Eddie Arana, Rick Thibodeau, & Chris Bakunas San Diego, Ca. March 2012

Eddie Arana, Rick Thibodeau, & Chris Bakunas San Diego, Ca. March 2012
Eddie Arana, Rick Thibodeau, & Chris Bakunas at Luche Libre Taco Shop in San Diego, March 2012

Monday, September 1, 2014

Searching For A Cultural Identity Late In Life


If there is one aspect of the human social experience that was missing from my childhood that I would love to have been able to participate in, it would be culture. 

By culture I am referring to the practices, ideals, morals, art, traditions, etc., of a specific group of people through which people form common bonds and develop a group identity.

Didn't have much of that in the old neighborhood. Rather, we had a broad mish-mash of people who didn't have a whole helluva lot in common and the only group identity most of us shared was of being part of the underprivileged class,

Though it was a multi-ethnic neighborhood, there were no street fairs or carnivals celebrating the ethnic roots of the residents such as seen in large cities such as New York or Chicago. 

I can remember reading about big Italian-American or Irish-American, and even African-American celebrations being held in neighborhoods that were comprised primarily of people who were of the aforementioned extractions, and I always thought that being a part of something like that had to be pretty exciting.

But all we had was the occasional assembly at school that, for an hour or so, exposed us to a culture or two - usually something oriented around Black History week or Cinco de Mayo. 

And later, when I was in High School (after the late '70's influx of Pan-Pacific Islanders) quite a bit of Filipino or Polynesian culture was added to the mix.

Which was all very educational and enlightening, but not much that I could identify with.

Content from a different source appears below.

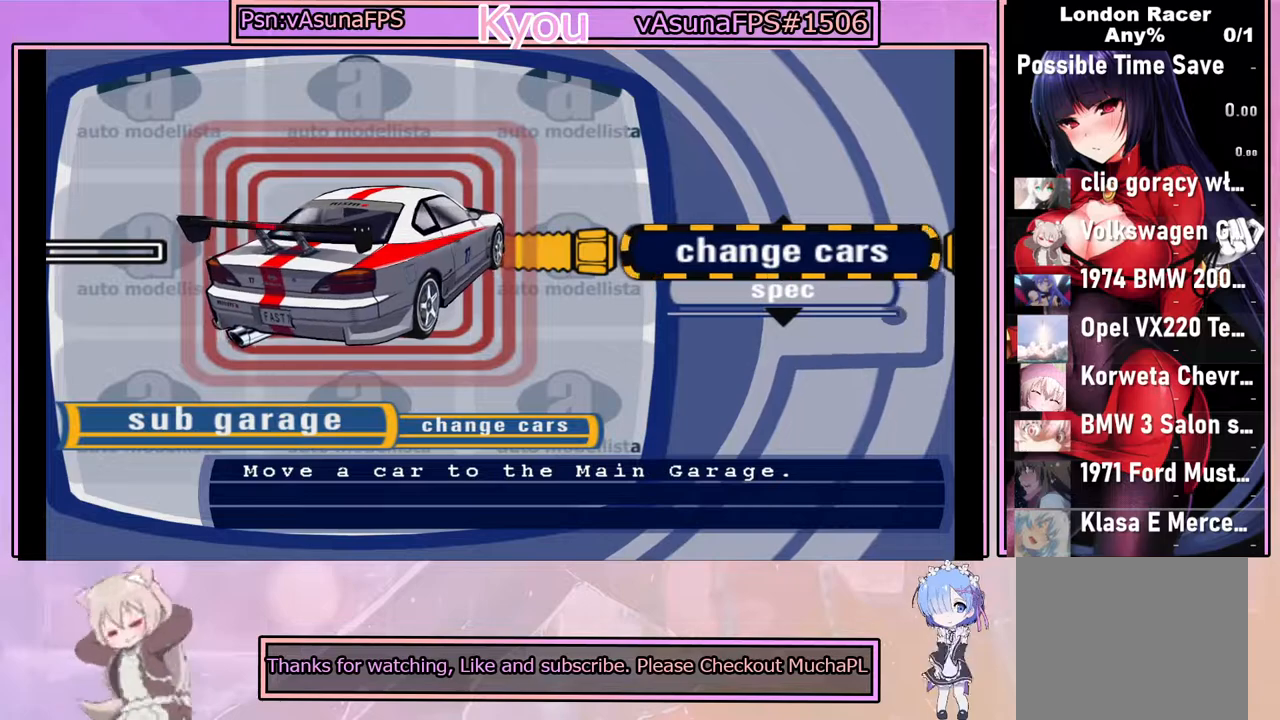
Gameplay with a controller (PlayStation layout); each line is a JSON object with the inputs held at the frame after it. "events" lists button and stick changes between this image and that frame as [ms after this image, input, new state], when the widget could be followed in between. Not read: right_stick.
{"buttons": ["SQUARE"], "left_stick": "center", "events": [[400, "SQUARE", "down"]]}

I was never one of those white kids who could jump wholesale into another ethnic identity in order to fit in - I kinda envied those guys who could though.

My blue-eyed. blond-haired, pasty-pale white ass did not learn much about my ethnic heritage until I was an adult, and I still really don't understand as much as I would like. 

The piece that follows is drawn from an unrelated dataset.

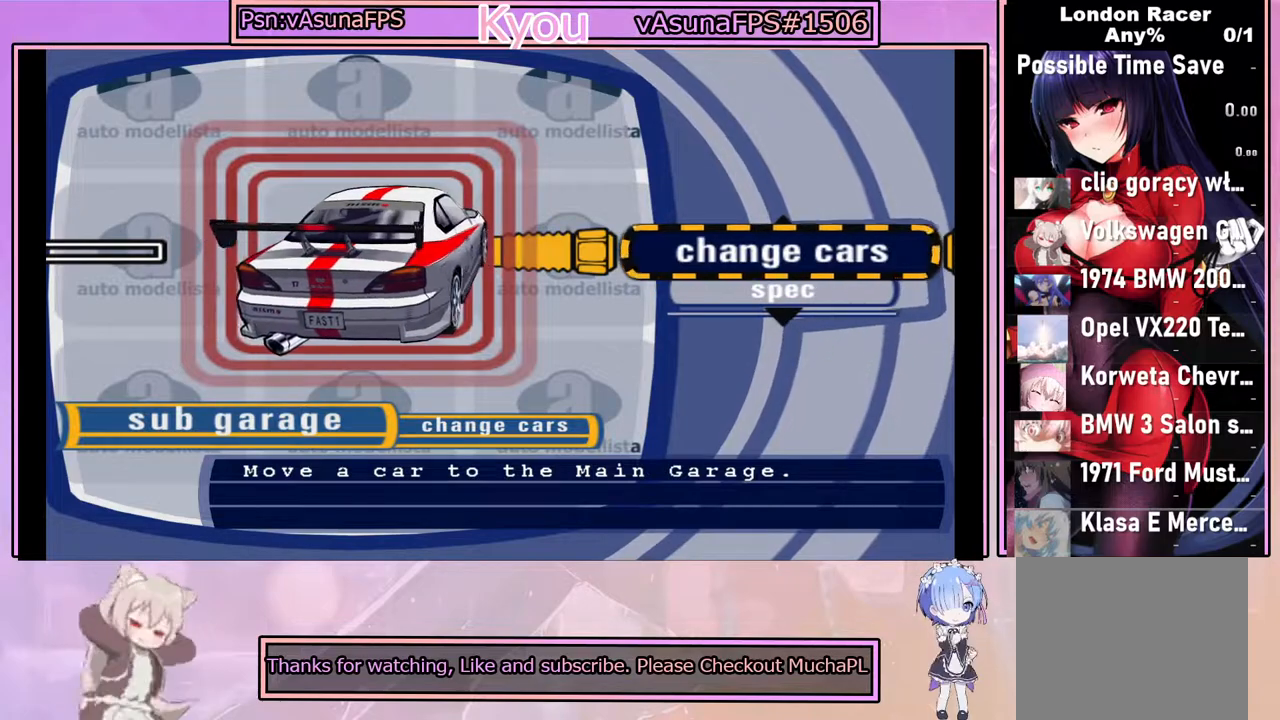
{"buttons": [], "left_stick": "center", "events": [[117, "SQUARE", "up"]]}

I've attended a few of the Eastern European centric festivals that are held in the Denver metro area, and have even tried to become part of the Colorado Lithuanian-American community, but I have always walked away feeling like a tourist.

Trying to blend in with a people that I physically resemble but have no emotional or defined societal connections with is difficult. It may be that I will just have to content myself with forever being an American mutt and let the desire to align myself with a cultural heritage I have never known slide.